Il y a un corps qui pend

Publié en Catégorie: HISTOIRES REVOLUTIONNAIRES CARIBEENNES

Claude Jean Harry, haïtien a été battu à mort et pendu le 11 Février 2015 en République Dominicaine dans la ville de Santiago. Le meurtre s’est déroulé dans un contexte de racisme toujours croissant contre la population haïtienne en République Dominicaine. Le jour même s’étaient déroulées des manifestations racistes qui parlent « d’invasion pacifique du territoire ». Rappelons également qu’en 2013 la Cour Constitutionnelle de la République Dominicaine avait rendu public un arrêt hallucinant, propre à créer d’innombrables apatrides : toute personne née après juin 1929 et ne pouvant prouver une migration légale ou une ascendance dominicaine (datant d’avant 1929) perd la nationalité dominicaine.

Cette loi, qui a pris effet ce 1er février précarise brutalement et plus encore une population déjà largement exploitée dans l’industrie de la canne et le tourisme – piliers de l’économie dominicaine. Cet état voisin d’Haïti, composé d’une population majoritairement métisse et blanche, lui aussi ancienne colonie européenne, perpétue sur les haïtienNes une oppression séculaire héritée de la négrophobie esclavagiste. On notera, entre autres indicateurs de l’ambiance générale, qu’un groupe en costumes du Ku Klux Klan avait défilé pour le carnaval en  2014. Interpellé, le ministre de la culture avait répondu que chaque groupe était « libre de choisir ses thèmes soit en utilisant des éléments de l’identité dominicaine ou de la culture universelle »…

Concernant le meurtre de Claude Jean Harry la police s’est empressée de proclamer que le meurtre n’était pas anti-haïtien. Aujourd’hui, elle semble considérer que Claude Jean Harry a été assassiné parce qu’il allait dénoncer les meurtriers d’une personne âgée. Quoi qu’il advienne de l’enquête la forme de l’assassinat n’est absolument pas anodine et ne peut être détachée du climat de haine contre la population haïtienne existant en République Dominicaine. Nous considérons aussi ce meurtre et sa portée symbolique comme un appel, parmi tant d’autres, à réfléchir aux dettes de nos luttes d’émancipation envers Haïti.

Il y a le corps d’un homme qui pend à Santiago. Battu à mort et pendu sur la place Ercilia Pepín. En République Dominicaine. 19 ans. Cireur de chaussures. Dans un pays où la haine gronde, où la haine expulse, chasse, où des manifestations vomissent leur racisme. Où tout un tas de touristes s’affalent sur des plages. Pieds et mains ligotés. Battu à mort. Il y a un corps qui pend. Mais la police l’a dit. Ce n’est pas raciste. Deux haïtiens en fuite. On se demande pourquoi. Pourquoi voudraient-ils fuir l’horreur qu’on prémédite?

Il y a un corps qui pend. Dont l’image circule en ligne. Sans respect comme d’habitude pour nos corps noirs. Comme s’il nous fallait le voir pour y croire. Comme s’il n’était pas un ami, un frère, un père, un fils qu’on ne souhaite pas croiser figé à vie dans l’image du supplice. Que vous là, vous oublierez probablement d’ici quelques temps. Mais pas sa famille. Et cette photographie attendra chaque personne aimante aux quatre coins de votre bêtise.
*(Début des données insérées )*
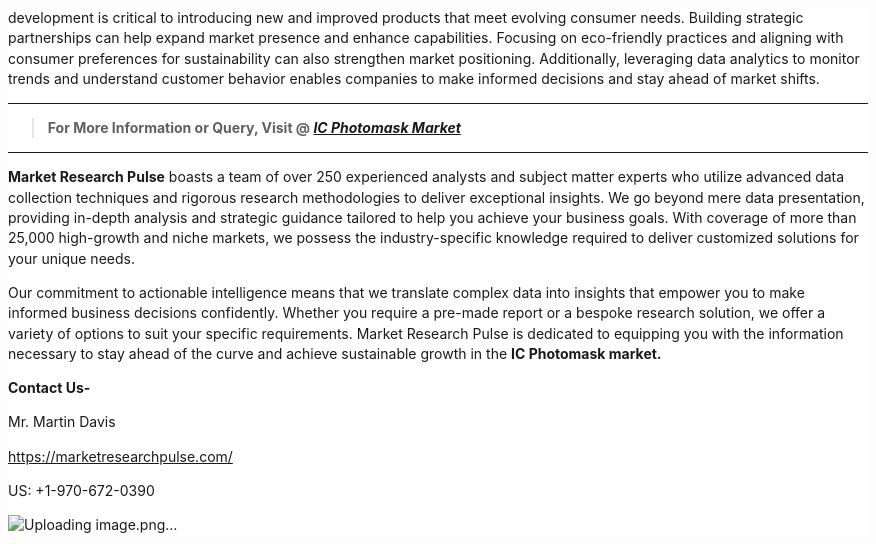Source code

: development is critical to introducing new and improved products that meet evolving consumer needs. Building strategic partnerships can help expand market presence and enhance capabilities. Focusing on eco-friendly practices and aligning with consumer preferences for sustainability can also strengthen market positioning. Additionally, leveraging data analytics to monitor trends and understand customer behavior enables companies to make informed decisions and stay ahead of market shifts.</p><hr /><blockquote><p><strong>For More Information or Query, Visit @&nbsp;<em><a href="https://marketresearchpulse.com/report/142882/ic-photomask-market?utm_source=Linkedin&utm_medium=029">IC Photomask Market</a></em></strong></p></blockquote><hr /><p><strong>Market Research Pulse</strong> boasts a team of over 250 experienced analysts and subject matter experts who utilize advanced data collection techniques and rigorous research methodologies to deliver exceptional insights. We go beyond mere data presentation, providing in-depth analysis and strategic guidance tailored to help you achieve your business goals. With coverage of more than 25,000 high-growth and niche markets, we possess the industry-specific knowledge required to deliver customized solutions for your unique needs.</p><p>Our commitment to actionable intelligence means that we translate complex data into insights that empower you to make informed business decisions confidently. Whether you require a pre-made report or a bespoke research solution, we offer a variety of options to suit your specific requirements. Market Research Pulse is dedicated to equipping you with the information necessary to stay ahead of the curve and achieve sustainable growth in the <strong>IC Photomask market.</strong></p><p><strong>Contact Us-</strong></p><p>Mr. Martin Davis</p><p>https://marketresearchpulse.com/</p><p>US: +1-970-672-0390</p>
![Uploading image.png…]()
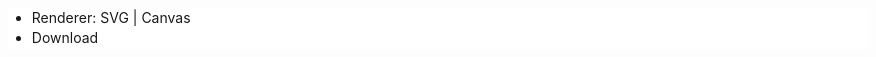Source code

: <div id="plot_id365658099-container" class="ggvis-output-container">
<div id="plot_id365658099" class="ggvis-output"></div>
<div class="plot-gear-icon">
<nav class="ggvis-control">
<a class="ggvis-dropdown-toggle" title="Controls" onclick="return false;"></a>
<ul class="ggvis-dropdown">
<li>
Renderer: 
<a id="plot_id365658099_renderer_svg" class="ggvis-renderer-button" onclick="return false;" data-plot-id="plot_id365658099" data-renderer="svg">SVG</a>
 | 
<a id="plot_id365658099_renderer_canvas" class="ggvis-renderer-button" onclick="return false;" data-plot-id="plot_id365658099" data-renderer="canvas">Canvas</a>
</li>
<li>
<a id="plot_id365658099_download" class="ggvis-download" data-plot-id="plot_id365658099">Download</a>
</li>
</ul>
</nav>
</div>
</div>
<script type="text/javascript">
var plot_id365658099_spec = {
    "data": [
        {
            "name": "packages %&gt;% group_by(LicenseGroup) %&gt;% summarise(n = n()) %&gt;%     mutate(LG2 = factor(LicenseGroup), LG2 = reorder(LG2, n,         FUN = function(x) -x))0/count1/stack2",
            "format": {
                "type": "csv",
                "parse": {
                    "stack_lwr_": "number",
                    "stack_upr_": "number"
                }
            },
            "values": "\"x_\",\"stack_lwr_\",\"stack_upr_\"\n\"GPL\",0,5313\n\"LGPL\",0,195\n\"MIT\",0,179\n\"BSD\",0,111\n\"Unlimited\",0,45\n\"Artistic\",0,43\n\"CC\",0,37\n\"Apache\",0,34\n\"AGPL\",0,25\n\"file\",0,19\n\"CeCILL\",0,15\n\"MPL\",0,13\n\"EUPL\",0,4\n\"ACM\",0,3\n\"CPL\",0,3\n\"BSL\",0,2\n\"EPL\",0,2\n\"Lucent\",0,1"
        },
        {
            "name": "scale/x",
            "format": {
                "type": "csv",
                "parse": {

                }
            },
            "values": "\"domain\"\n\"GPL\"\n\"LGPL\"\n\"MIT\"\n\"BSD\"\n\"Unlimited\"\n\"Artistic\"\n\"CC\"\n\"Apache\"\n\"AGPL\"\n\"file\"\n\"CeCILL\"\n\"MPL\"\n\"EUPL\"\n\"ACM\"\n\"CPL\"\n\"BSL\"\n\"EPL\"\n\"Lucent\""
        },
        {
            "name": "scale/y",
            "format": {
                "type": "csv",
                "parse": {
                    "domain": "number"
                }
            },
            "values": "\"domain\"\n0\n5578.65"
        }
    ],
Il y a un corps qui pend. C’est celui d’une révolution qui fit une peur terrible au puissant Occident. Une peur inédite. Une peur définitive. Il n’y a pas de malediction mais la répétitive obstinée punition faite d’invasions guerrières et humanitaires, faite de corruptions organisées, de pillages, d’une dette injustifiable. Chaque fois qu’Haïti paye c’est une leçon aux noirEs qui rêveront d’être libres. Haïti paye le prix d’avoir dit : “C’est possible”

Il y a un corps qui pend. C’est celui de certainEs lâches des “Antilles françaises” qui caressent leurs chaines en se félicitant de ne pas être libres. “Parce que Dieu merci nous ne sommes pas Haïti.”

Mais il y a un corps qui pend mais qui n’est pas mort. Et qu’on ne pourra tuer. C’est celui du coeur qu’il faut pour vouloir être libre. C’est celui de l’indépendance.
Et ce courage immortel vit, respire dans le corps de cet autre corps qui pend et a l’air d’être mort. Claude Jean Harry. Le 11 Février 2015. Est l’enfant d’un pays qui a dit un jour : LIBRE. L’a dit pour Haïti et touTEs les noirEs du monde. À nous de le dire avec lui. Claude Jean Harry, à jamais libre.

Et nous, qu’allons nous faire pour être un jour libres et rembourser nos dettes à Haïti?